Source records
_ _ _ _ _

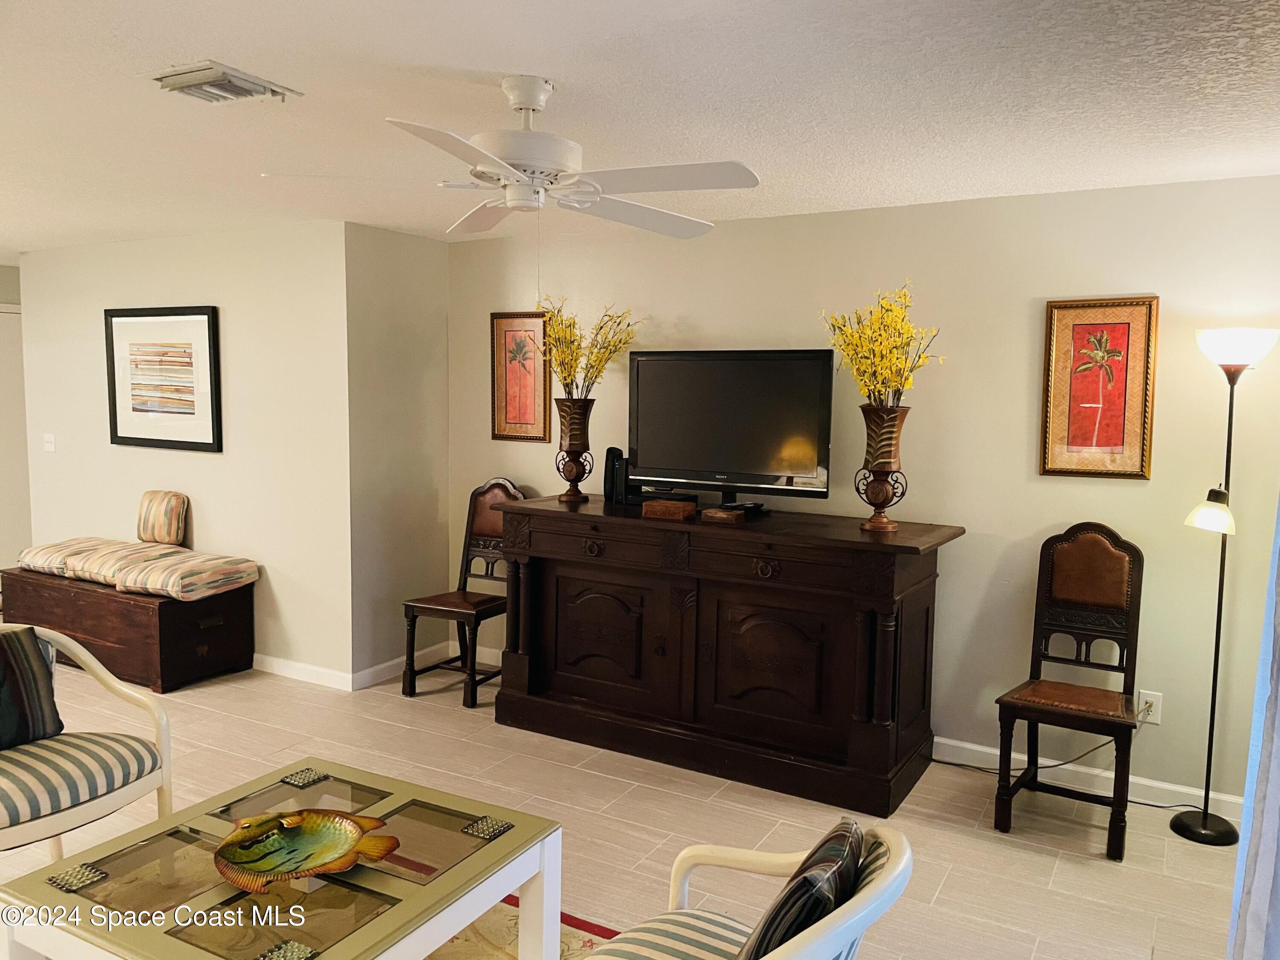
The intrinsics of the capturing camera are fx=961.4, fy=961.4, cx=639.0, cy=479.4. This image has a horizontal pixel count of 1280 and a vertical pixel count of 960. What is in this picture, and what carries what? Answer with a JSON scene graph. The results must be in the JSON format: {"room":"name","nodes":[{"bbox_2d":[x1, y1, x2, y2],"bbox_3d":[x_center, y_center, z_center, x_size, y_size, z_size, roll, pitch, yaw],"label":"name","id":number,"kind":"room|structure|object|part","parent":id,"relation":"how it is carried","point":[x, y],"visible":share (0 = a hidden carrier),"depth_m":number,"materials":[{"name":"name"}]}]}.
{"room":"living room","nodes":[
{"label":"living room","id":0,"kind":"room"},
{"bbox_2d":[0,261,30,575],"bbox_3d":[-5.214,-0.243,5.977,0.136,2.411,3.446,4,6,30],"label":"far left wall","id":1,"kind":"structure","parent":0,"point":[11,272],"depth_m":6.93,"materials":[{"name":"paint"}]},
{"bbox_2d":[10,221,352,685],"bbox_3d":[-2.785,-0.188,5.731,2.716,2.439,0.129,4,6,30],"label":"left wall","id":2,"kind":"structure","parent":0,"point":[229,305],"depth_m":5.35,"materials":[{"name":"paint"}]},
{"bbox_2d":[43,433,56,451],"bbox_3d":[-3.807,-0.239,6.200,0.105,0.115,0.019,4,6,30],"label":"light switch","id":3,"kind":"object","parent":2,"relation":"attached to","point":[48,445],"visible":0.98,"depth_m":6.20,"materials":[{"name":"white plastic"}]},
{"bbox_2d":[104,304,221,451],"bbox_3d":[-2.793,-0.594,5.604,0.910,0.817,0.032,4,6,30],"label":"framed picture","id":4,"kind":"object","parent":2,"relation":"attached to","point":[115,420],"visible":0.99,"depth_m":5.58},
{"bbox_2d":[250,652,354,690],"bbox_3d":[-2.765,0.978,5.761,3.011,0.096,0.015,4,6,30],"label":"baseboard","id":5,"kind":"structure","parent":2,"relation":"attached to","point":[271,670],"depth_m":5.21,"materials":[{"name":"white paint"}]},
{"bbox_2d":[345,222,451,688],"bbox_3d":[-1.337,-0.136,5.349,0.132,2.449,0.768,4,6,30],"label":"side wall","id":6,"kind":"structure","parent":0,"point":[417,254],"depth_m":5.24,"materials":[{"name":"paint"}]},
{"bbox_2d":[351,640,447,689],"bbox_3d":[-1.313,1.034,5.388,0.015,0.096,0.740,4,6,30],"label":"baseboard","id":7,"kind":"structure","parent":6,"relation":"attached to","point":[377,668],"depth_m":5.29,"materials":[{"name":"white paint"}]},
{"bbox_2d":[0,644,1263,959],"bbox_3d":[-1.998,1.336,3.231,8.898,0.102,6.058,4,6,30],"label":"floor","id":8,"kind":"structure","parent":0,"point":[944,899],"depth_m":3.63,"materials":[{"name":"beige tile"}]},
{"bbox_2d":[0,623,173,853],"bbox_3d":[-1.941,0.893,2.942,0.722,0.809,0.740,4,6,30],"label":"armchair","id":9,"kind":"object","parent":8,"relation":"on","point":[70,644],"visible":0.95,"depth_m":2.94,"materials":[{"name":"white"}]},
{"bbox_2d":[0,627,63,750],"bbox_3d":[-2.033,0.664,2.940,0.209,0.355,0.457,4,6,30],"label":"throw pillow","id":10,"kind":"object","parent":9,"relation":"on","point":[38,692],"visible":1,"depth_m":3.00,"materials":[{"name":"fabric"}]},
{"bbox_2d":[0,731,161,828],"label":"seat cushion","id":11,"kind":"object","parent":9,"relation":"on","point":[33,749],"visible":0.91,"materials":[{"name":"multicoloured fabric"}]},
{"bbox_2d":[0,567,254,692],"bbox_3d":[-2.933,0.802,5.484,1.462,0.500,0.583,4,6,30],"label":"wooden chest","id":12,"kind":"object","parent":8,"relation":"on","point":[194,668],"visible":0.76,"depth_m":5.16,"materials":[{"name":"brown wood"}]},
{"bbox_2d":[15,536,169,583],"bbox_3d":[-3.211,0.454,5.699,0.652,0.165,0.623,4,6,30],"label":"seat cushion","id":13,"kind":"object","parent":12,"relation":"on","point":[85,547],"visible":0.71,"depth_m":5.50,"materials":[{"name":"beige fabric"}]},
{"bbox_2d":[135,489,188,546],"bbox_3d":[-2.798,0.220,5.614,0.356,0.311,0.147,4,6,30],"label":"striped pillow","id":14,"kind":"object","parent":13,"relation":"on","point":[155,507],"visible":1,"depth_m":5.54,"materials":[{"name":"beige fabric"}]},
{"bbox_2d":[110,547,257,599],"bbox_3d":[-2.468,0.511,5.270,0.572,0.169,0.560,4,6,30],"label":"cushion","id":15,"kind":"object","parent":12,"relation":"on","point":[152,579],"visible":0.95,"depth_m":5.11,"materials":[{"name":"beige fabric"}]},
{"bbox_2d":[402,477,527,706],"bbox_3d":[-0.876,0.566,5.096,0.483,1.113,0.585,4,6,30],"label":"wooden chair","id":16,"kind":"object","parent":8,"relation":"on","point":[475,603],"visible":0.78,"depth_m":5.15,"materials":[{"name":"brown wood"}]},
{"bbox_2d":[423,893,618,959],"bbox_3d":[-0.861,1.411,1.964,2.259,0.013,2.239,4,6,30],"label":"rug","id":17,"kind":"object","parent":8,"relation":"on","point":[486,955],"visible":0.25,"depth_m":2.81,"materials":[{"name":"carpet"}]},
{"bbox_2d":[0,757,563,959],"bbox_3d":[-0.812,1.130,2.321,0.889,0.459,0.952,4,6,30],"label":"coffee table","id":18,"kind":"object","parent":17,"relation":"on","point":[483,904],"visible":0.9,"depth_m":2.21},
{"bbox_2d":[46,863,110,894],"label":"coaster","id":19,"kind":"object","parent":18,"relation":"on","point":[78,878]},
{"bbox_2d":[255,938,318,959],"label":"coaster","id":20,"kind":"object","parent":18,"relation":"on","point":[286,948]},
{"bbox_2d":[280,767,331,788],"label":"coaster","id":21,"kind":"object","parent":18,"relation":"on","point":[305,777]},
{"bbox_2d":[211,806,402,895],"bbox_3d":[-0.801,0.873,2.286,0.447,0.088,0.366,0,5,-10],"label":"fish sculpture","id":22,"kind":"object","parent":18,"relation":"on","point":[321,867],"visible":0.99,"depth_m":2.29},
{"bbox_2d":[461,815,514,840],"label":"coaster","id":23,"kind":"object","parent":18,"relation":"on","point":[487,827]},
{"bbox_2d":[489,494,963,817],"bbox_3d":[0.315,0.691,4.371,2.043,1.038,0.682,4,6,30],"label":"sideboard","id":24,"kind":"object","parent":8,"relation":"on","point":[523,579],"visible":0.99,"depth_m":4.03,"materials":[{"name":"brown wood"}]},
{"bbox_2d":[553,397,594,503],"bbox_3d":[-0.317,-0.154,4.722,0.213,0.515,0.218,-2,6,-24],"label":"vase","id":25,"kind":"object","parent":24,"relation":"on","point":[573,496],"visible":0.99,"depth_m":4.67,"materials":[{"name":"brown metal"}]},
{"bbox_2d":[538,297,640,398],"bbox_3d":[-0.271,-0.585,4.705,0.534,0.581,0.479,4,6,30],"label":"yellow flowers","id":26,"kind":"object","parent":25,"relation":"in","point":[571,380],"visible":0.83,"depth_m":4.67,"materials":[{"name":"plant"}]},
{"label":"ring pull","id":27,"kind":"part","parent":24,"relation":"part of","materials":[{"name":"metal"}]},
{"bbox_2d":[603,446,627,504],"bbox_3d":[-0.121,-0.026,4.719,0.100,0.262,0.105,4,6,30],"label":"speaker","id":28,"kind":"object","parent":24,"relation":"on","point":[610,450],"visible":0.9,"depth_m":4.68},
{"bbox_2d":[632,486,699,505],"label":"cable box","id":29,"kind":"object","parent":24,"relation":"on","point":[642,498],"visible":0.69,"depth_m":4.56,"materials":[{"name":"black"}]},
{"bbox_2d":[642,497,695,520],"bbox_3d":[0.135,0.127,4.248,0.197,0.062,0.152,3,6,20],"label":"wooden box","id":30,"kind":"object","parent":24,"relation":"on","point":[679,509],"visible":0.99,"depth_m":4.19,"materials":[{"name":"brown wood"}]},
{"bbox_2d":[701,506,745,522],"bbox_3d":[0.367,0.151,4.182,0.159,0.038,0.126,4,6,30],"label":"wooden box","id":31,"kind":"object","parent":24,"relation":"on","point":[719,514],"visible":0.99,"depth_m":4.14,"materials":[{"name":"brown wood"}]},
{"bbox_2d":[626,348,835,511],"bbox_3d":[0.380,-0.225,4.362,1.003,0.710,0.265,4,6,30],"label":"television","id":32,"kind":"object","parent":24,"relation":"on","point":[756,466],"visible":0.99,"depth_m":4.32,"materials":[{"name":"black plastic"}]},
{"bbox_2d":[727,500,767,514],"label":"remote control","id":33,"kind":"object","parent":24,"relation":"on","point":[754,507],"visible":0.81,"depth_m":4.38,"materials":[{"name":"black plastic"}]},
{"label":"ring pull","id":34,"kind":"part","parent":24,"relation":"part of","materials":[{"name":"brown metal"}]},
{"bbox_2d":[855,404,911,532],"bbox_3d":[0.982,-0.046,3.897,0.216,0.501,0.221,-1,6,-20],"label":"vase","id":35,"kind":"object","parent":24,"relation":"on","point":[881,485],"visible":0.98,"depth_m":3.84,"materials":[{"name":"metal"}]},
{"bbox_2d":[822,282,944,408],"bbox_3d":[0.979,-0.497,3.878,0.447,0.575,0.519,-1,5,-15],"label":"yellow flowers","id":36,"kind":"object","parent":35,"relation":"in","point":[886,364],"visible":0.86,"depth_m":3.84,"materials":[{"name":"yellow plant"}]},
{"bbox_2d":[579,819,913,959],"bbox_3d":[0.126,1.031,1.825,0.699,0.784,0.707,4,6,30],"label":"armchair","id":37,"kind":"object","parent":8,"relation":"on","point":[804,934],"visible":0.85,"depth_m":1.93,"materials":[{"name":"white"}]},
{"bbox_2d":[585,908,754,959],"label":"seat cushion","id":38,"kind":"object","parent":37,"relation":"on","point":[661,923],"visible":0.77,"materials":[{"name":"multicoloured fabric"}]},
{"bbox_2d":[736,816,863,959],"bbox_3d":[0.298,0.835,1.804,0.194,0.333,0.412,4,6,30],"label":"striped pillow","id":39,"kind":"object","parent":37,"relation":"on","point":[772,920],"visible":0.93,"depth_m":1.68,"materials":[{"name":"fabric"}]},
{"bbox_2d":[993,523,1146,859],"bbox_3d":[1.629,0.748,3.610,0.455,1.111,0.553,4,6,30],"label":"wooden chair","id":40,"kind":"object","parent":8,"relation":"on","point":[1130,668],"visible":1,"depth_m":3.69,"materials":[{"name":"brown wood"}]},
{"bbox_2d":[1169,327,1277,845],"bbox_3d":[2.094,0.380,3.495,0.307,1.872,0.297,4,6,30],"label":"floor lamp","id":41,"kind":"object","parent":8,"relation":"on","point":[1204,821],"visible":0.98,"depth_m":3.48,"materials":[{"name":"black metal"}]},
{"bbox_3d":[2.070,0.113,3.498,0.170,0.139,0.179,5,7,41],"label":"lamp shade","id":42,"kind":"part","parent":41,"relation":"part of","materials":[{"name":"white glass"}]},
{"bbox_3d":[2.164,-0.483,3.516,0.282,0.134,0.280,4,6,30],"label":"lamp shade","id":43,"kind":"part","parent":41,"relation":"part of","materials":[{"name":"white glass"}]},
{"bbox_2d":[0,0,1279,252],"bbox_3d":[-1.988,-1.201,3.090,8.994,0.106,5.805,4,6,30],"label":"ceiling","id":44,"kind":"structure","parent":0,"point":[425,60],"depth_m":2.74,"materials":[{"name":"white paint"}]},
{"bbox_2d":[148,61,302,104],"bbox_3d":[-1.177,-1.094,2.697,0.301,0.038,0.309,4,6,30],"label":"air vent","id":45,"kind":"object","parent":44,"relation":"attached to","point":[208,71],"visible":0.99,"depth_m":2.65,"materials":[{"name":"metal"}]},
{"bbox_2d":[258,74,761,243],"bbox_3d":[-0.272,-0.779,2.679,1.242,0.647,1.242,-1,6,-20],"label":"ceiling fan","id":46,"kind":"object","parent":44,"relation":"hanging from","point":[518,154],"visible":0.99,"depth_m":2.57,"materials":[{"name":"white"}]},
{"bbox_2d":[444,171,1279,810],"bbox_3d":[0.879,-0.018,4.516,4.655,2.429,0.124,4,6,30],"label":"back wall","id":47,"kind":"structure","parent":0,"point":[1122,496],"depth_m":4.05,"materials":[{"name":"beige paint"}]},
{"bbox_2d":[489,309,551,441],"bbox_3d":[-0.657,-0.566,5.279,0.377,0.705,0.028,4,6,30],"label":"framed picture","id":48,"kind":"object","parent":47,"relation":"attached to","point":[515,377],"visible":0.96,"depth_m":5.27},
{"bbox_2d":[934,736,1243,821],"bbox_3d":[1.619,1.210,4.077,3.049,0.096,0.015,4,6,30],"label":"baseboard","id":49,"kind":"structure","parent":47,"relation":"attached to","point":[1148,784],"depth_m":3.94,"materials":[{"name":"white paint"}]},
{"bbox_2d":[1039,295,1157,479],"bbox_3d":[1.819,-0.364,3.819,0.394,0.716,0.029,4,6,30],"label":"framed picture","id":50,"kind":"object","parent":47,"relation":"attached to","point":[1122,442],"visible":0.99,"depth_m":3.81},
{"bbox_2d":[1135,689,1161,722],"bbox_3d":[2.011,0.896,3.799,0.074,0.118,0.009,4,6,30],"label":"wall socket","id":51,"kind":"object","parent":47,"relation":"attached to","point":[1153,708],"visible":0.79,"depth_m":3.80,"materials":[{"name":"white plastic"}]},
{"bbox_2d":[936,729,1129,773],"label":"power cord","id":52,"kind":"object","parent":51,"relation":"attached to","point":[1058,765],"visible":0.66,"depth_m":4.05,"materials":[{"name":"black plastic"}]},
{"bbox_2d":[1225,492,1279,959],"bbox_3d":[1.456,0.171,2.099,0.148,2.372,0.826,4,6,30],"label":"curtain","id":53,"kind":"object","parent":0,"point":[1278,767],"visible":0.99,"depth_m":2.22,"materials":[{"name":"fabric"}]}
]}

_ _ _ _ _

## PROBLEM
Show all lines above holding the word "pull".

## ANSWER TO THIS TASK
{"label":"ring pull","id":27,"kind":"part","parent":24,"relation":"part of","materials":[{"name":"metal"}]},
{"label":"ring pull","id":34,"kind":"part","parent":24,"relation":"part of","materials":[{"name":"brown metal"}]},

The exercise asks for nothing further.